= TASKS TO COMPLETE =
A) Summarize the extract below in two sentences.
B) Collect every line of the listing below that contains the string "security", matching case exactly.

Nik Powell -on Golan-Globus

 

Nik Powell, founder of Palace Productions.

 

 

Nik Powell, Producer of The Company of Wolves (1985) talking about selling the film to Cannon:

 

We sold it to America, to Cannon. And they paid loads of money for it. It was a bit worrying because I did the whole deal with the famous partners at Cannon, Menahem and Yoram, and at the end of the meeting Yoram said to Menahem "Don't you think you should see the film?". Because we were number one at the British box office at the time, he was like "Oh no it's number one in England, I'm sure it's fine", and Yoram said "No before you sign this I think you should see

the film". And I thought 'Fuck me, they're going to hate the film'. I thought I was going to get away without having to show it to them. So they asked me when the screening was and I said there's one tomorrow at 9am. I came in at quarter to 9 and I went off to get coffee. When I came back and it was about ten past nine and I looked in the hall and there was no Menahem. I just assumed he'd hated it and walked out, and that was the end of it -my first fairly major international  deal. I was about to say 'Did you hate it?', but fortunately I didn't. He said, "Ah Nik, we can close the deal now". I said "What do you mean? You've only seen ten minutes of it". -he said "Nik, my own films I only see ten frames, I seen ten minutes of your films, it's fine". And the first ten minutes is just a Volvo driving, it's got nothing to with the rest of the film.

 

 

 

 

 

 

 

 

 

 

Bruce Dern -on Golan-Globus

That Championship Season (1982)

 

click for larger

 

 

 

That Championship Season came out, and it didn't do well and I put it to bed.

 

In February 1983 I'm in my beddy about eleven thirty in the morning and my phone rings. I pick it up and get a drunk Jason Miller, which is not unusual, on the phone with Jason Patric, and they're laughing. They said "Dernster.."

 

I said, "Where the hell are you guys?"

 

"We're in Berlin. We brought Championship Season over here and it won an award."

 

"You're Kidding. I thought nobody went to see it."

 

"You wouldn't believe it. You won Best Actor, Besten Darstellar. Jason went up and accepted it for you. It was given by Jeanne Moreau, and it's called a Silver Bear, Best Actor at the Berlin Film Festival."

 

Two days later, I picked up a trade paper, and my press agent called and said, "Why'd you spend all that money putting that ad in the trade about your Silver Bear? We didn't know you won the award you're supposed to tell us this."

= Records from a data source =

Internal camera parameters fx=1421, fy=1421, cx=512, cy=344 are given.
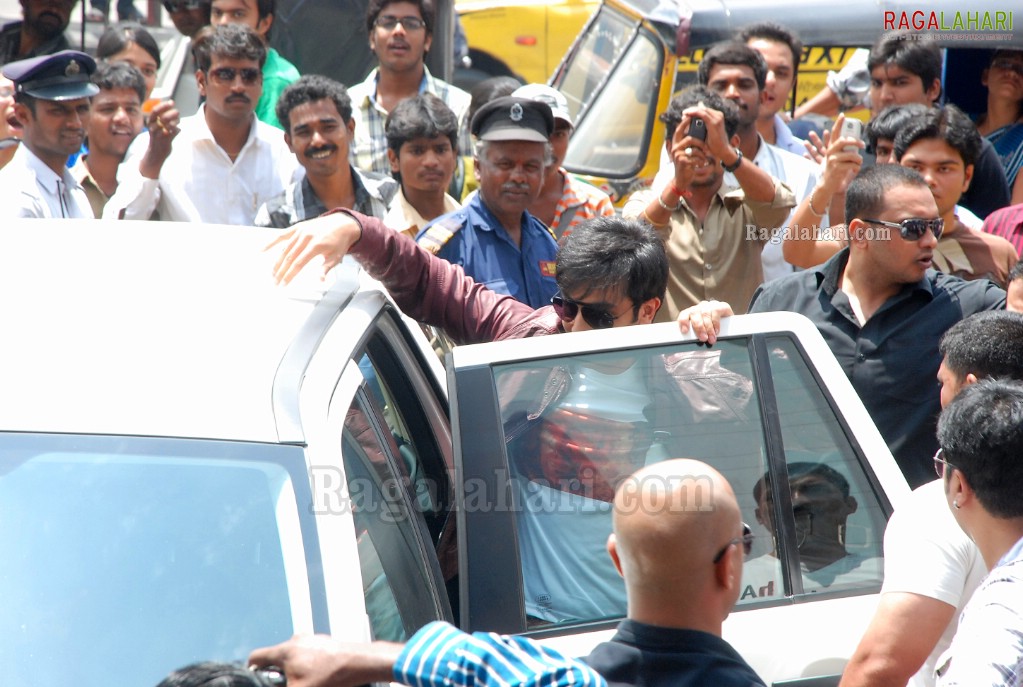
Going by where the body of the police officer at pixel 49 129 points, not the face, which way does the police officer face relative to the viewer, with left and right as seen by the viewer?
facing the viewer and to the right of the viewer

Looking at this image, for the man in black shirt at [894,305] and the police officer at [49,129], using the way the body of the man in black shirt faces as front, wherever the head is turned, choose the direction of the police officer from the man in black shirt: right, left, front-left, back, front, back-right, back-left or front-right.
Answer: right

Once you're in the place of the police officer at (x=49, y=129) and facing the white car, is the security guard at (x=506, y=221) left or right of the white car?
left

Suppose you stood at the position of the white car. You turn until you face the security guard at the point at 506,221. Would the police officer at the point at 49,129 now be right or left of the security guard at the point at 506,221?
left
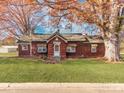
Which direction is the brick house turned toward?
toward the camera
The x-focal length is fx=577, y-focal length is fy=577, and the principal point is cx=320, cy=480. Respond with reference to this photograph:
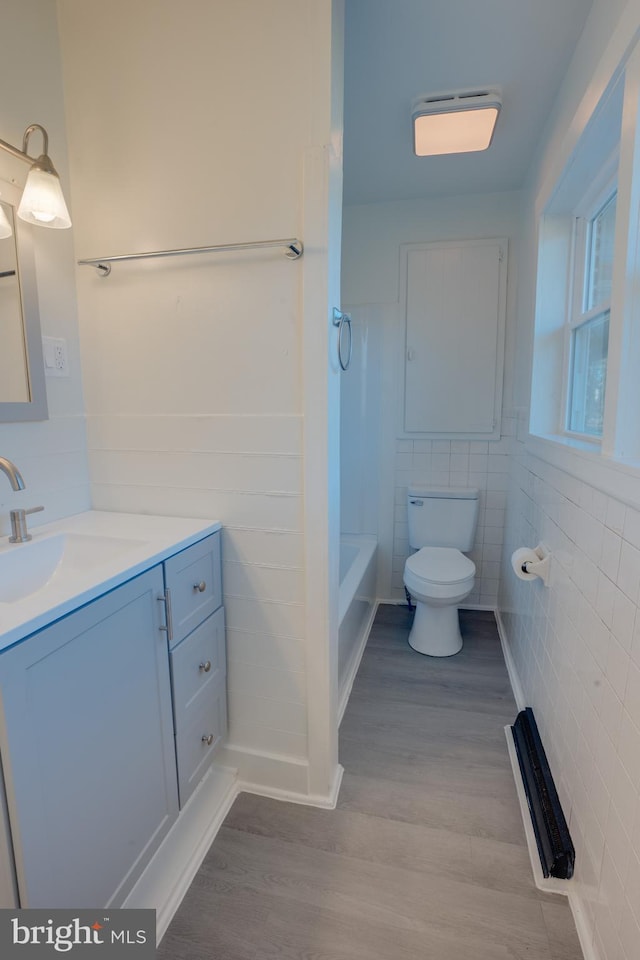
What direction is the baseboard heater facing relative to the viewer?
to the viewer's left

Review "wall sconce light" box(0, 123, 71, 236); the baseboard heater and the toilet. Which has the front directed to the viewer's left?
the baseboard heater

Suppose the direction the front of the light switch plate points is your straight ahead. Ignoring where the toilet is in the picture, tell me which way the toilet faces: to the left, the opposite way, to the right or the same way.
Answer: to the right

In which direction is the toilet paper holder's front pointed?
to the viewer's left

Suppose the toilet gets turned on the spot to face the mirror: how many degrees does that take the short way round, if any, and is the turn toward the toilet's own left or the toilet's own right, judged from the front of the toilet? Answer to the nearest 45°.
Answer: approximately 45° to the toilet's own right
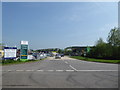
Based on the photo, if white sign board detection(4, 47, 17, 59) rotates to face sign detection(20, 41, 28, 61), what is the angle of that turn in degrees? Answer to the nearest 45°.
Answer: approximately 135° to its left

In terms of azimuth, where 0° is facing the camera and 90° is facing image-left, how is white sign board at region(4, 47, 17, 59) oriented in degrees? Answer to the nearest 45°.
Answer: approximately 0°

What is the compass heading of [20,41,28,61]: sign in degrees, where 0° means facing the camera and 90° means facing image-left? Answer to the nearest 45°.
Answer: approximately 0°

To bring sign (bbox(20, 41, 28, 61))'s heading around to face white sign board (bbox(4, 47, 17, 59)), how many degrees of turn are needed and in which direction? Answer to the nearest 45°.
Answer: approximately 45° to its right

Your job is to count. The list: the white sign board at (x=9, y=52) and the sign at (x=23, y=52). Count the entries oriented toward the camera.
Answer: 2
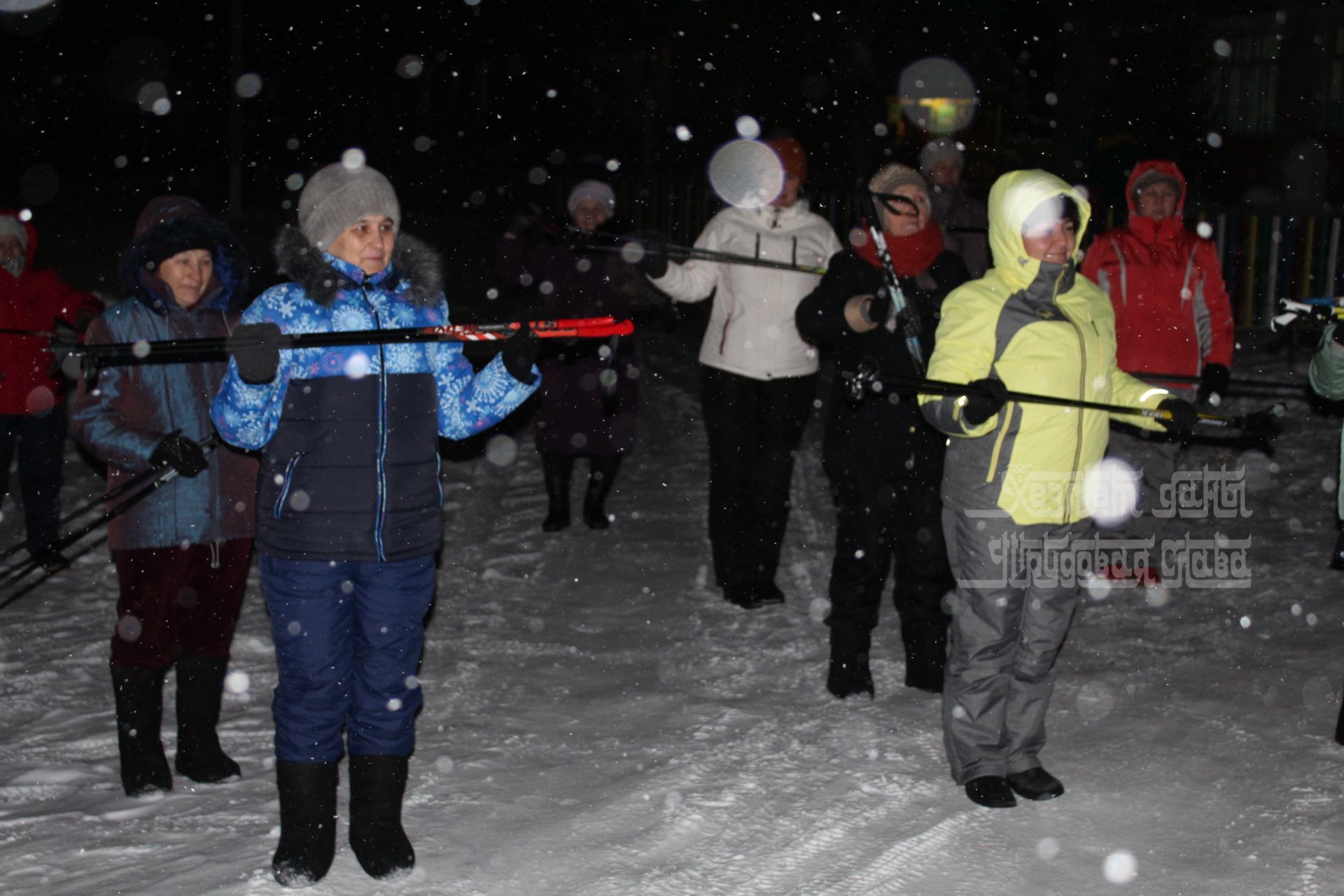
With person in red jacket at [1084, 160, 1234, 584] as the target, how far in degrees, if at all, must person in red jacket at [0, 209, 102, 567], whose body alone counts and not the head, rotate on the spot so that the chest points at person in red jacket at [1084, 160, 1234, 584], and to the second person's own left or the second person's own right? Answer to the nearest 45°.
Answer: approximately 45° to the second person's own left

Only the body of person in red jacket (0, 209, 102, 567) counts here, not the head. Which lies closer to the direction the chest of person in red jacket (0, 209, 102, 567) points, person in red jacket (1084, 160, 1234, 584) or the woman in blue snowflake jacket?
the woman in blue snowflake jacket

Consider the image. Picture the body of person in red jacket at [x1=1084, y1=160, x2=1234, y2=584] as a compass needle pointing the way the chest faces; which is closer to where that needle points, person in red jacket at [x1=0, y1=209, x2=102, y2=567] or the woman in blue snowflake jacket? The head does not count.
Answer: the woman in blue snowflake jacket

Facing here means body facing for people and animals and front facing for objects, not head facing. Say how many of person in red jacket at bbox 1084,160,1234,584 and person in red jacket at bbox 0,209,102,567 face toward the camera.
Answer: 2

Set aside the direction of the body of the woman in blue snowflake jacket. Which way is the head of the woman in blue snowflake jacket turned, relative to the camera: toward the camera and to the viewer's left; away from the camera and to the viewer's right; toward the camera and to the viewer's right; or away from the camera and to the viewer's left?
toward the camera and to the viewer's right

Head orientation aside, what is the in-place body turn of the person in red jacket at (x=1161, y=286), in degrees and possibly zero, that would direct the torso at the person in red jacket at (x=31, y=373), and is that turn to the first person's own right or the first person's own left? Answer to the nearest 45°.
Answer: approximately 90° to the first person's own right

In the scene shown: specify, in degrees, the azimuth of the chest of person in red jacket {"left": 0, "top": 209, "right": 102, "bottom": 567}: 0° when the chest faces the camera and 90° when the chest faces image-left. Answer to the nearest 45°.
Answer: approximately 0°

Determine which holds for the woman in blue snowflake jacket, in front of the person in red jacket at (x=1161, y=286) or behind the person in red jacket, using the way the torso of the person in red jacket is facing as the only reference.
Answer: in front
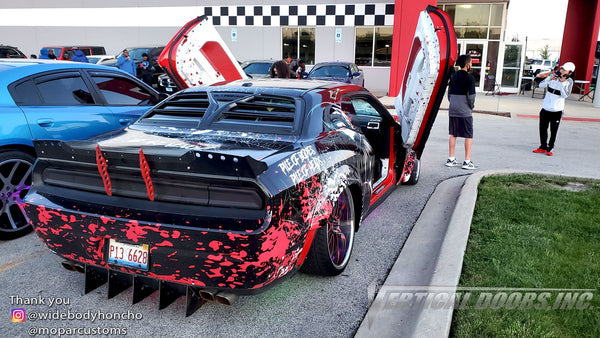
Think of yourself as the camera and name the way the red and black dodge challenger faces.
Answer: facing away from the viewer and to the right of the viewer

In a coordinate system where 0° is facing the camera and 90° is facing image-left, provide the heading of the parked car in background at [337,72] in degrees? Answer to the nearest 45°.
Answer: approximately 45°

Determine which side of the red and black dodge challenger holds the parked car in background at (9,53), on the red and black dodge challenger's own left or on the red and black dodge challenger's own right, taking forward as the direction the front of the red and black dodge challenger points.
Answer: on the red and black dodge challenger's own left

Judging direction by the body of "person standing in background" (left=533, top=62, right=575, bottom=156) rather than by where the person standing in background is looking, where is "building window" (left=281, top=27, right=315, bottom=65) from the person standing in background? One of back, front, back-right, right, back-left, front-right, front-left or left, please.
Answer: right

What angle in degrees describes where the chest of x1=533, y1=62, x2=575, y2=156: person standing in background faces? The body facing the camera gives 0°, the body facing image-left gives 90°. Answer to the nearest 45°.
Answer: approximately 45°

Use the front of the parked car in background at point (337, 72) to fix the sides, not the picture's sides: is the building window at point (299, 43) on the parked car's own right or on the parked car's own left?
on the parked car's own right

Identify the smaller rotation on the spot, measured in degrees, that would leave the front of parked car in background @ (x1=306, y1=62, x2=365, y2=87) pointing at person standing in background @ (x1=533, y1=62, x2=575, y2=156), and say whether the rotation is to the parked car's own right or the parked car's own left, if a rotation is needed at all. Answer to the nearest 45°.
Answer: approximately 90° to the parked car's own left

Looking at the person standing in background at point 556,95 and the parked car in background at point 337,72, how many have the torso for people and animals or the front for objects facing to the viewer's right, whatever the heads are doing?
0
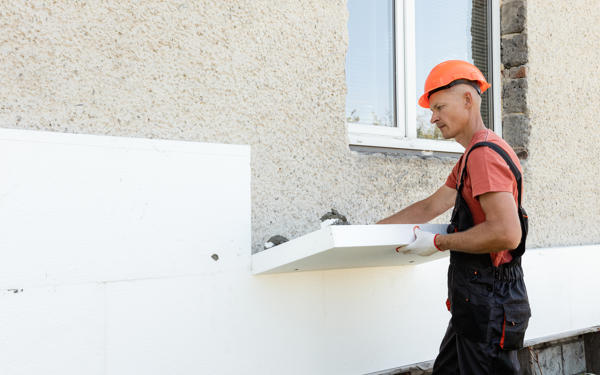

= OUTPUTS IN ORDER =
A) Nik Powell recounts selling The Company of Wolves to Cannon, where Menahem watched only about ten minutes of the screening before saying they could close the deal. Bruce Dern recounts that That Championship Season did poorly on release, but in February 1983 a phone call from Jason Miller and Jason Patric in Berlin told him he had won the Silver Bear for Best Actor at the Berlin Film Festival.

B)
Once you're in the place of the police officer at (x=49, y=129) and facing the white car, is the security guard at (x=506, y=221) left or right of the white car?
Suppose you stood at the position of the white car. You turn until you face the security guard at the point at 506,221. Would the police officer at the point at 49,129 now be right or left of the security guard at the point at 506,221?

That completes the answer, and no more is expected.